[MATERIAL FOR THE TASK — start]
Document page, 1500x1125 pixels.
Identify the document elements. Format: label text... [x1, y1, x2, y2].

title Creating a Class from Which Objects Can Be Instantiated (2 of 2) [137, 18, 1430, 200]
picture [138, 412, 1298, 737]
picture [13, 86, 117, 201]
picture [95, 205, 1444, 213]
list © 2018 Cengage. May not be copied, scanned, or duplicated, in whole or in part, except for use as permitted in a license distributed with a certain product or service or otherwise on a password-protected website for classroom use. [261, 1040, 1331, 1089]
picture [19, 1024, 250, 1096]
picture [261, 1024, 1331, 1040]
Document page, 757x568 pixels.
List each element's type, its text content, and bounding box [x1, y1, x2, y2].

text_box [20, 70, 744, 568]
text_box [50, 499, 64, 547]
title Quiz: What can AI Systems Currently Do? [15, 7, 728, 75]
[MATERIAL FOR THE TASK — finish]
[MATERIAL FOR THE TASK — start]
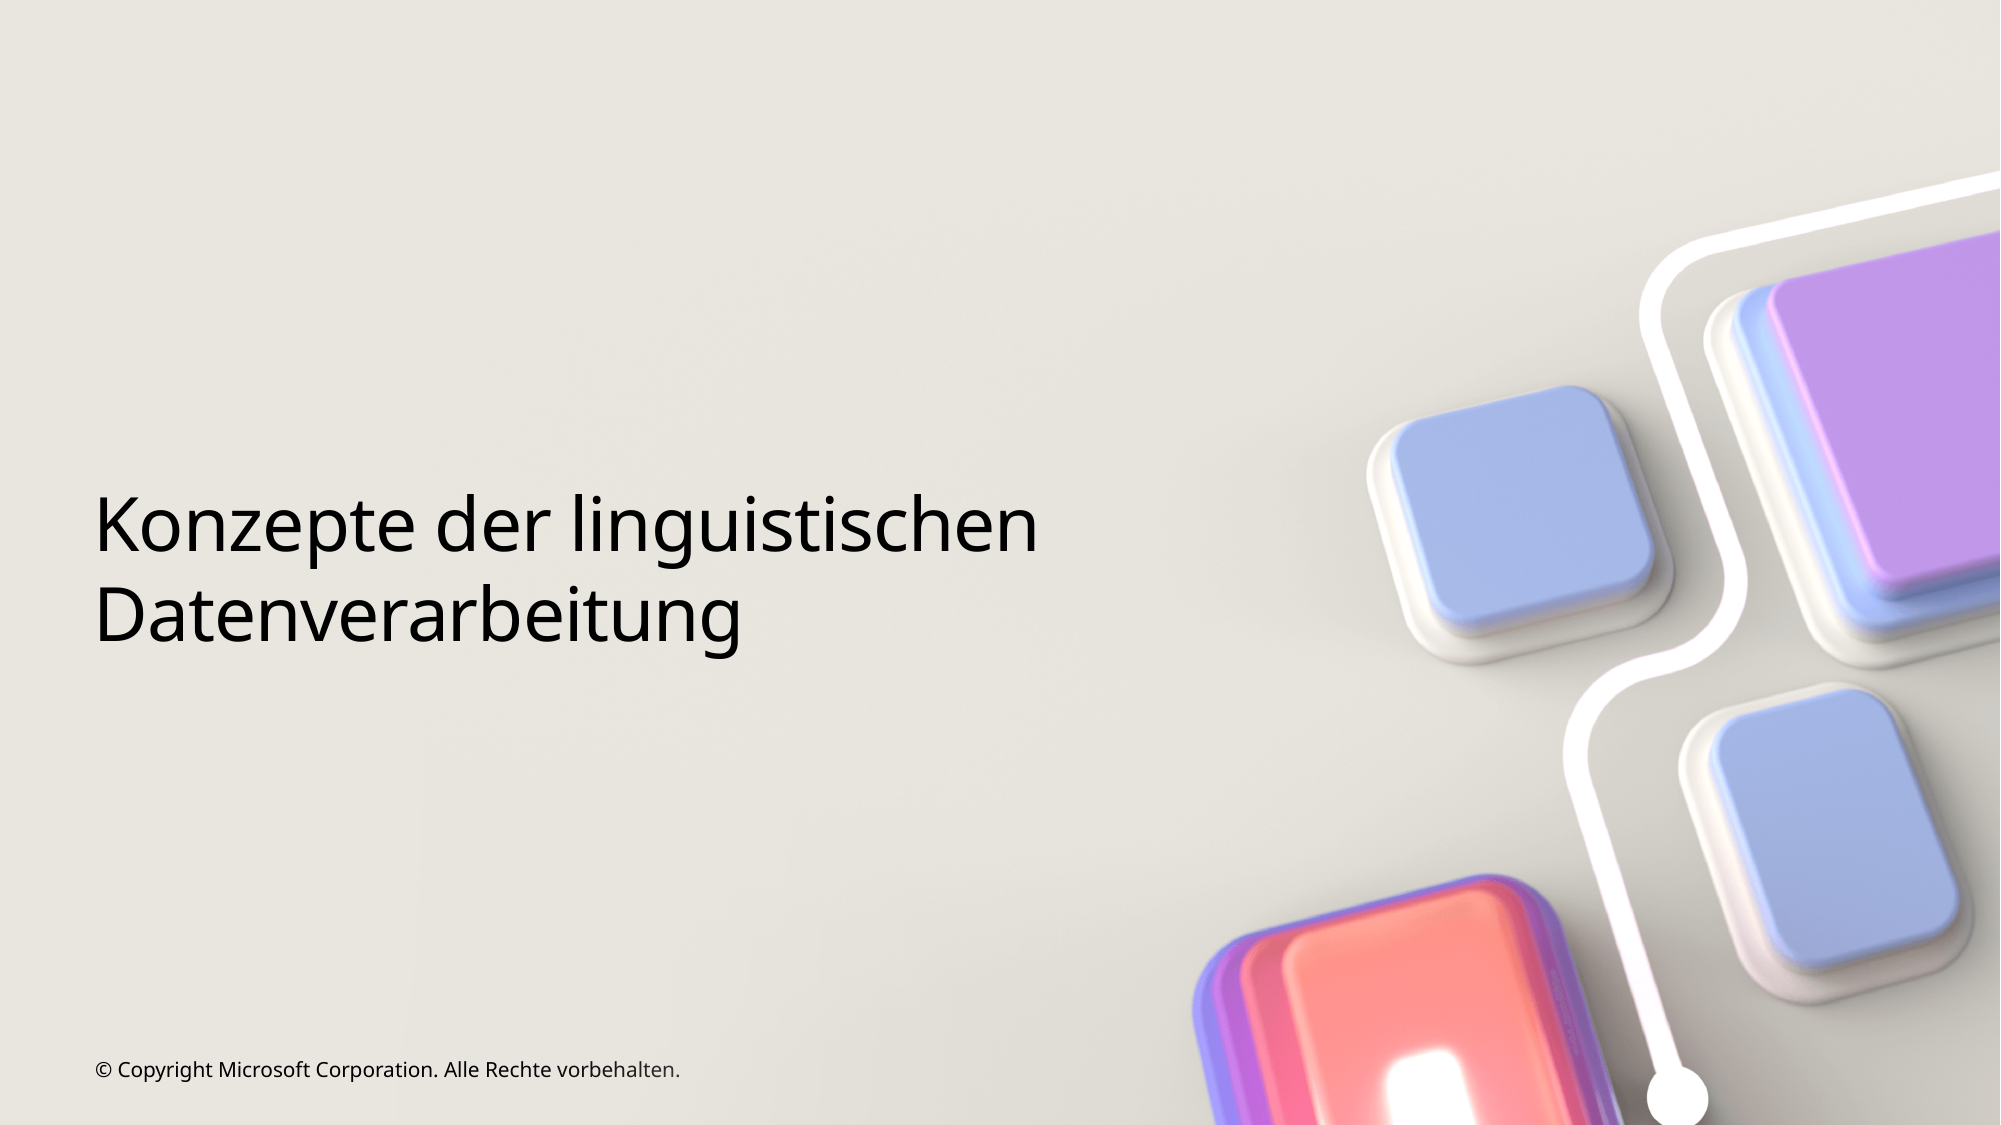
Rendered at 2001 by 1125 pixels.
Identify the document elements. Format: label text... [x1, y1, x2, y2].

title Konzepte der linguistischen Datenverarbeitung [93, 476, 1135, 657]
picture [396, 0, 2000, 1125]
[MATERIAL FOR THE TASK — finish]
[MATERIAL FOR THE TASK — start]
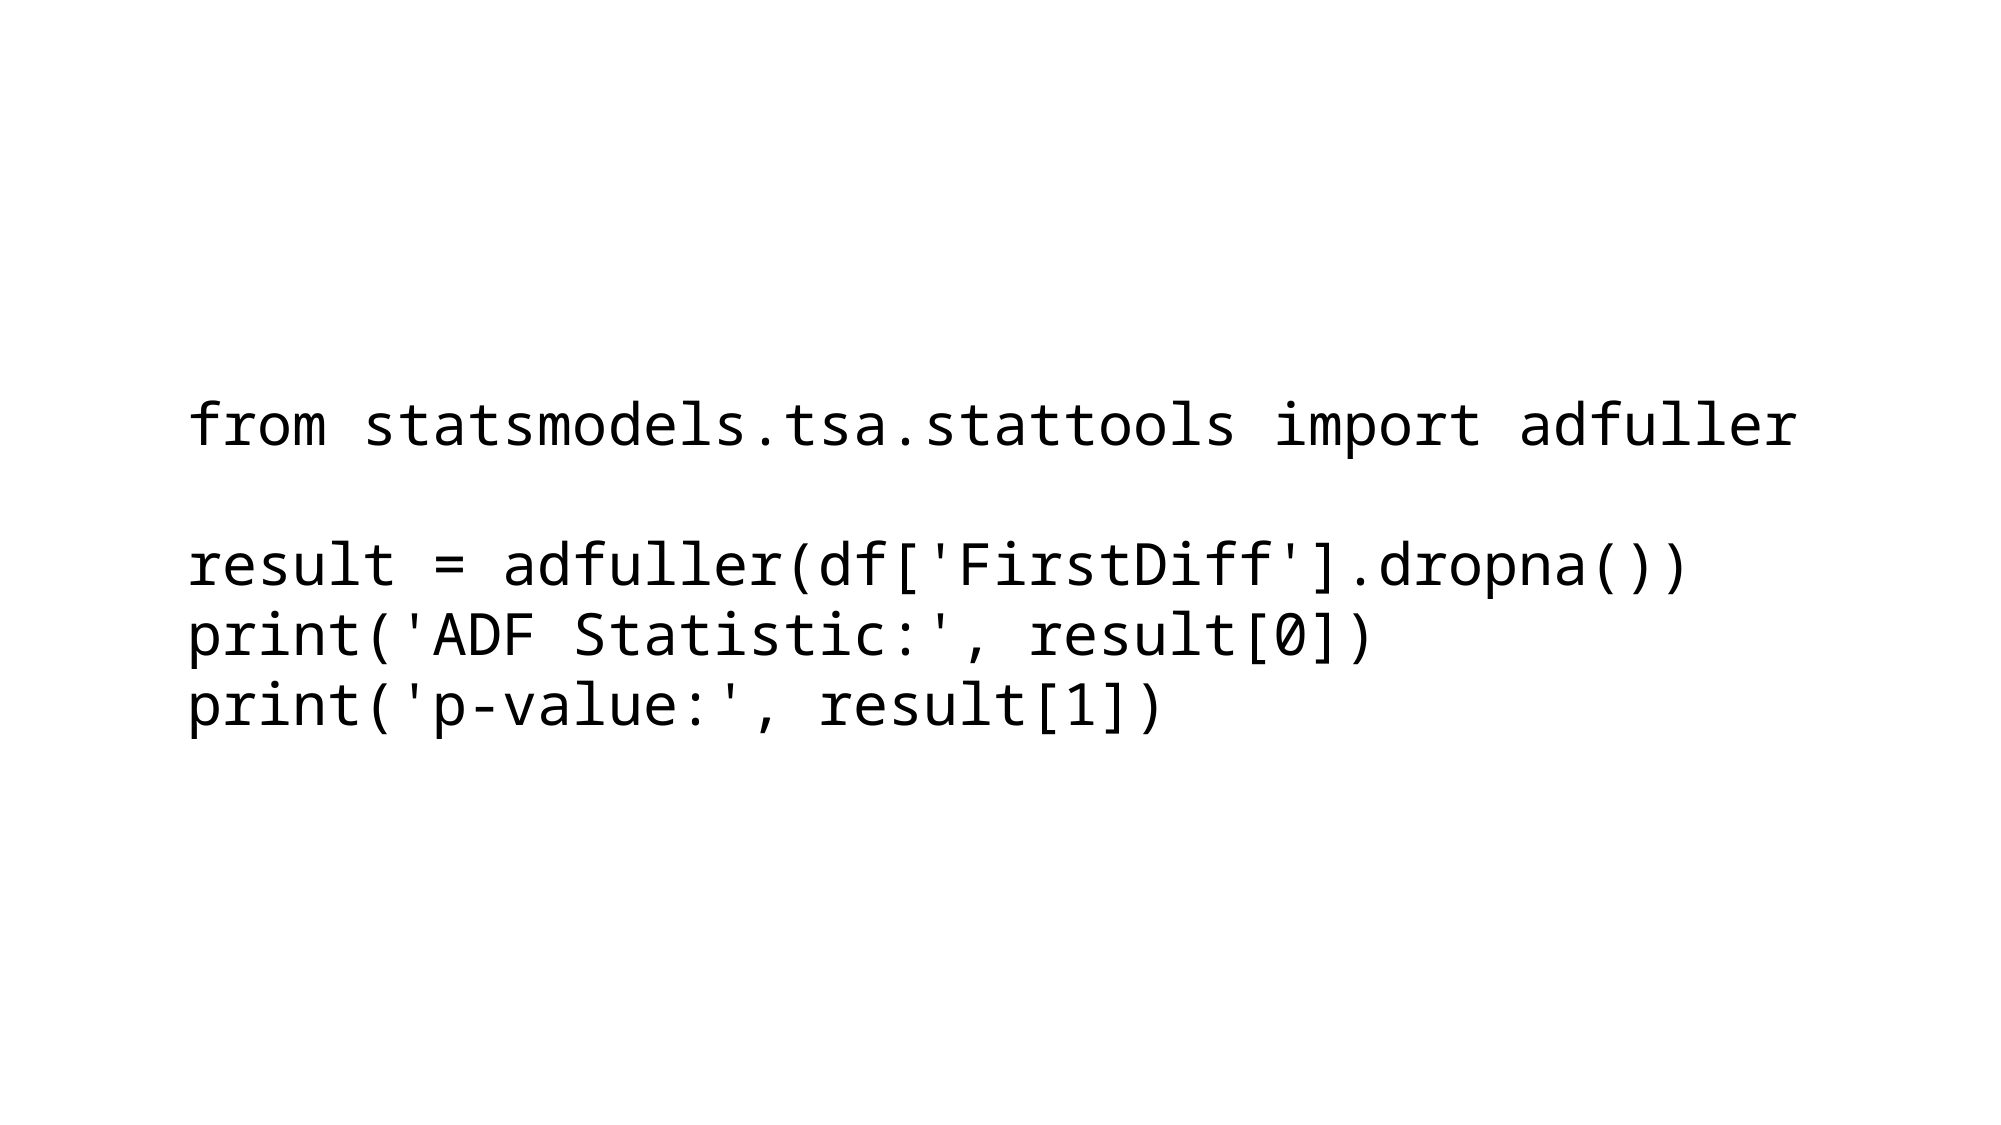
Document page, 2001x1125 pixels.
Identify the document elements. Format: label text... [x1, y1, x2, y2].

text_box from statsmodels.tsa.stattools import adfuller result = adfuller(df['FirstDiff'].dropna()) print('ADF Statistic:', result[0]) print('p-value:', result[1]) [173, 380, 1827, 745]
[MATERIAL FOR THE TASK — finish]
- **EXERCISE INSTRUCTIONS**: Say how many lines above contain "pixels", and give no words besides the number.

- **SOLUTION FOR THIS EXERCISE**: 4